**TUGAS WAJIB:**
1. Menurut teks tentang permasalahan agraria, siapa pemilik tanah pada masa kerajaan?
2. Sambung teks tentang permasalahan agraria di Indonesia, mulai setelah kalimat terakhirnya.

**TEKS BACAAN:**
April 29, 2016
Permasalahan tanah atau biasa disebut agraria memang menjadi sesuatu yang tidak mungkin dilepaskan dari sejarah manusia. Selama tanah masih menjadi sumber penghidupan umat manusia, selama itu pula permasalahan tanah terus berlangsung. Pepatah Jawa pun pernah berkata “Sedumuk bathuk senyari bumi ditohi lubering pati”[1]. Di mana pepatah tersebut menyimbolkan bahwa tanah adalah sumber penghidupan dan akan diperjuangkan walaupun harus mati sekalipun. Lalu bagaimana jika di dalam kehidupan ada yang memonopoli tanah? Sudah bisa dipastikan yang memiliki tanah lah yang memperoleh hasil banyak dari pengelolaan tanah tersebut. Terlepas dari itu semua, konsep mengenai masalah tanah dengan manusia memang tidak bisa dipisahkan satu sama lain. Manusia dengan tanah merupakan dua unsur yang tak terpisahkan, keterkaitan antara manusia dengan tanah berada dalam dinamika dan perubahannya sendiri.
Sebagai negara agraris, Indonesia selama beberapa dekade menjadikan sektor pertanian sebagai penopang kebutuhan ekonomi nasional. Hal tersebut didasarkan pada kenyataan negara Indonesia memiliki tanah yang subur dibanding negara lain. Ini juga yang menarik kedatangan imperial Eropa untuk menguasai Nusantara saat itu. Sudah disepakati bersama pada masa kerajaan konsep tanah dimiliki oleh seorang raja. Hal ini dilegitimasi dengan pandangan bahwa raja adalah representasi Tuhan di bumi. Raja juga berhak mengatur dan mengelola wilayah yang menjadi kekuasaannya. Namun dalam konsep ini monopoli terhadap tanah sudah dilakukan dengan cara penarikan upeti kepada rakyat. Dalam kata lain adalah rakyat hanya menempati atau menyewa tanah milik raja, sedangkan bentuk pembayarannya yaitu melalui upeti.
Lantas ketika orang-orang kolonial masuk bagaimana dengan kondisi agraria di Indonesia?

**DATA:**
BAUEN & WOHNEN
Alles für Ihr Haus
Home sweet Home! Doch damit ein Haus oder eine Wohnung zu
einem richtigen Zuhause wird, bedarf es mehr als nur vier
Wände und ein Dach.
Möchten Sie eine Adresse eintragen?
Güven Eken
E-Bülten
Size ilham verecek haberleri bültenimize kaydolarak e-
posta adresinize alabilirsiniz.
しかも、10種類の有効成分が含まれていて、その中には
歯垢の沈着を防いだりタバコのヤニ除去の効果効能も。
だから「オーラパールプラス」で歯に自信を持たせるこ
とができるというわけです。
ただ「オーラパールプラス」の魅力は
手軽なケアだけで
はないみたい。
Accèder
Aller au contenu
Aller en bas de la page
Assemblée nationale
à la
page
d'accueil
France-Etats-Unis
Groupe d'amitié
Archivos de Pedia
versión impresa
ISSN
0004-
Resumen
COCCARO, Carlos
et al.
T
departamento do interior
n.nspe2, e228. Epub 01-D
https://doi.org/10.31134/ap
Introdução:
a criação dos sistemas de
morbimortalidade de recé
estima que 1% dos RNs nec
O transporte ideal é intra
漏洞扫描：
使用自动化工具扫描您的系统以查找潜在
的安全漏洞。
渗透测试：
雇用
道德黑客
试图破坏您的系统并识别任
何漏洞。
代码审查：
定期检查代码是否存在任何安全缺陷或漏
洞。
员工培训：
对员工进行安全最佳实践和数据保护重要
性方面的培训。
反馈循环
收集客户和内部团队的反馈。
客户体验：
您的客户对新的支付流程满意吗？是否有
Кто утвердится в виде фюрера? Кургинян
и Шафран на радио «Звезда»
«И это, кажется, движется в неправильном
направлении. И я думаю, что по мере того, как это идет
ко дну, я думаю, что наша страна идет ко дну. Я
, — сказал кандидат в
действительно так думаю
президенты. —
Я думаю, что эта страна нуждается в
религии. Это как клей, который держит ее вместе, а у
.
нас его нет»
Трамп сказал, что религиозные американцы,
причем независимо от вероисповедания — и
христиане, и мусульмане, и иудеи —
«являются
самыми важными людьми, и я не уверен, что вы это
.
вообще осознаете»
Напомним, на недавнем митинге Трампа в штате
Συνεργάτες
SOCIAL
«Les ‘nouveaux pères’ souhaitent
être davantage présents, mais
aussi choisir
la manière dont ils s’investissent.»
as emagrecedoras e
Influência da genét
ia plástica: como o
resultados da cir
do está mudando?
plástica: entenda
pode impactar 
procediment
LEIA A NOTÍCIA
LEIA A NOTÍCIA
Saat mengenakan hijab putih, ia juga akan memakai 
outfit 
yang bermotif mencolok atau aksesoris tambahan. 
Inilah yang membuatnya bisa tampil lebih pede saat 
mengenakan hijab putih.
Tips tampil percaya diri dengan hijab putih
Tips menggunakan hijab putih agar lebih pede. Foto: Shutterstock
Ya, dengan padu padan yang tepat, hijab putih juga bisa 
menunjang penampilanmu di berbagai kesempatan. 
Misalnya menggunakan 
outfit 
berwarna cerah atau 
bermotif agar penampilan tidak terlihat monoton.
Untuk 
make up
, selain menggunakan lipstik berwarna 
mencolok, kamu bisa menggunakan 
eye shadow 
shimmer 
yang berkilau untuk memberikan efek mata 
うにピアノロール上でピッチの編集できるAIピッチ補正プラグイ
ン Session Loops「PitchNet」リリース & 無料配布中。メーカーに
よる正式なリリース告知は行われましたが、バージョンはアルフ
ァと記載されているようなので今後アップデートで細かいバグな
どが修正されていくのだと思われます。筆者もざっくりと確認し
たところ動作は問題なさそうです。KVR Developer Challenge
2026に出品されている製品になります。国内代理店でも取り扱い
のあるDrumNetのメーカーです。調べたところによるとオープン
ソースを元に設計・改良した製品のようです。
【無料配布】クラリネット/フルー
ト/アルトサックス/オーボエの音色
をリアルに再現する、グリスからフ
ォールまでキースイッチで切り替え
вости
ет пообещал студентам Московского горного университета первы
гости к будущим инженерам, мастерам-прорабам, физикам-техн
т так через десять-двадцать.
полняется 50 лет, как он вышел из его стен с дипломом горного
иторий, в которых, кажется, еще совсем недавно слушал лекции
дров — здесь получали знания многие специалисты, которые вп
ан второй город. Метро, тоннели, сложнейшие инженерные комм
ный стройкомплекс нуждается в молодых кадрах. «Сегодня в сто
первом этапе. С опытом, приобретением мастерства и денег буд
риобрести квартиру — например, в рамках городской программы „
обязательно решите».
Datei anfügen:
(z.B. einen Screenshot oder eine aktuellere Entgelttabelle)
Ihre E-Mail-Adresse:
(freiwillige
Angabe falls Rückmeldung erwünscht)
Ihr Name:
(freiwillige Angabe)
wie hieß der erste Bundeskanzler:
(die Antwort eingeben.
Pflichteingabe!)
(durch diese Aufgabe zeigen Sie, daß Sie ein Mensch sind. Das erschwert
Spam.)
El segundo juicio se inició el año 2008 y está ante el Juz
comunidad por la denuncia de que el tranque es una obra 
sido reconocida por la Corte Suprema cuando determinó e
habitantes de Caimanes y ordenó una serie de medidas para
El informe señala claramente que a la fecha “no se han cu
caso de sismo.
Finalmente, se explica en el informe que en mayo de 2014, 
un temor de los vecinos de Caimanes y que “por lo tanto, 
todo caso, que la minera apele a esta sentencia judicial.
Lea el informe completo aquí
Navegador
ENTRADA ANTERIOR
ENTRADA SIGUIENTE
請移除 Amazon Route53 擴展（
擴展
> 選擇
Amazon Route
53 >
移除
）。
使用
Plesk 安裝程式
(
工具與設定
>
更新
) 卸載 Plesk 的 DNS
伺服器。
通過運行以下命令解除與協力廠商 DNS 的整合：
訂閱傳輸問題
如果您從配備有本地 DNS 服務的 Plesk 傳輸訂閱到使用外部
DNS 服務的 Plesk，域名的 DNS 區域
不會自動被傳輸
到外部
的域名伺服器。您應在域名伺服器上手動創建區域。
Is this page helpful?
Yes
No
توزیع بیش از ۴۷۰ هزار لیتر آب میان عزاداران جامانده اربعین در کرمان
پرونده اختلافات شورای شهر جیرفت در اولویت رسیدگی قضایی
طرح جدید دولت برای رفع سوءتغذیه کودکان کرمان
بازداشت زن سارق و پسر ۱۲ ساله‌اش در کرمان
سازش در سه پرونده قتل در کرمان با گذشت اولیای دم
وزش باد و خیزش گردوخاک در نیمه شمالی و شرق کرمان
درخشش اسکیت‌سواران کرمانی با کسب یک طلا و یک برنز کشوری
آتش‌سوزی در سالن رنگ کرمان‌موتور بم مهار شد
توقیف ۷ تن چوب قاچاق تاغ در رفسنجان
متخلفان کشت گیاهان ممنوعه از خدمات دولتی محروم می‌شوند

**PEMBAHASAN SOAL:**
1. Tanah dimiliki oleh seorang raja.

2.
Sejarah panjang ketika bangsa Eropa sudah mulai masuk ke wilayah nusantara, dipelopori oleh kumpulan dagang Belanda atau VOC (Vereneging Ost-indische Compangnie) mulai melakukan penguasaan atas sejumlah sektor ekonomi dagang. Kemudian melakukan kebijakan yang mengharuskan petani menanam tanaman yang laku di pasar Eropa dan wajib menjual hasil kepada mereka. Pasca VOC bubar, tampuk kekuasaan wilayah nusantara sempat berganti ke tangan Inggris, dengan Raffles sebagai Gubernur yang berwenang.
Ditangan Raffles konsep mengenai tanah milik raja dihapus, meskipun tidak secara keseluruhan. Digantikan dengan konsep Domain Theory, yakni tanah merupakan milik negara dan rakyat harus membayar pajak atas sewa tanah yang mereka tempati. Landrente, inilah konsep yang dikeluarkan Raffles terhadap Nusantara, yakni dengan cara ini Raffles mengharapkan pemasukan negara berdasar pajak tanah dan dibayarkan melalui uang, meskipun terkadang juga masih berupa barang.
Kekuasaan Raffles tidak berlangsung lama, sehingga penguasaan di Hindia Belanda kembali ke tangan Belanda. Van Den Bosch adalah orang yang menjadi gubernur wilayah Nusantara. Dia datang dengan membawa konsep Tanam Paksa atau Cultuurstelsel[2] yang dimulai sejak tahun 1830. Pada masa ini persoalan agaria erat kaitanya dengan petani, mereka diwajibkan menyediakan lahan pertanian seperlima dari tanah yang mereka miliki dan diwajibkan pula untuk bekerja selama 66 hari untuk menggarap lahan tersebut. Tanaman yang ditanam pun harus sesuai dengan kepentingan pasar saat itu. Van Den Bosch membawa konsep Cultuurstelsel dikarenakan saat itu kas di negeri Belanda sedang mengalami krisis sebagai akibat daripada kebutuhan perang. Sehingga dalam waktu 40 tahun bisa dikatakan kas negeri Belanda surplus.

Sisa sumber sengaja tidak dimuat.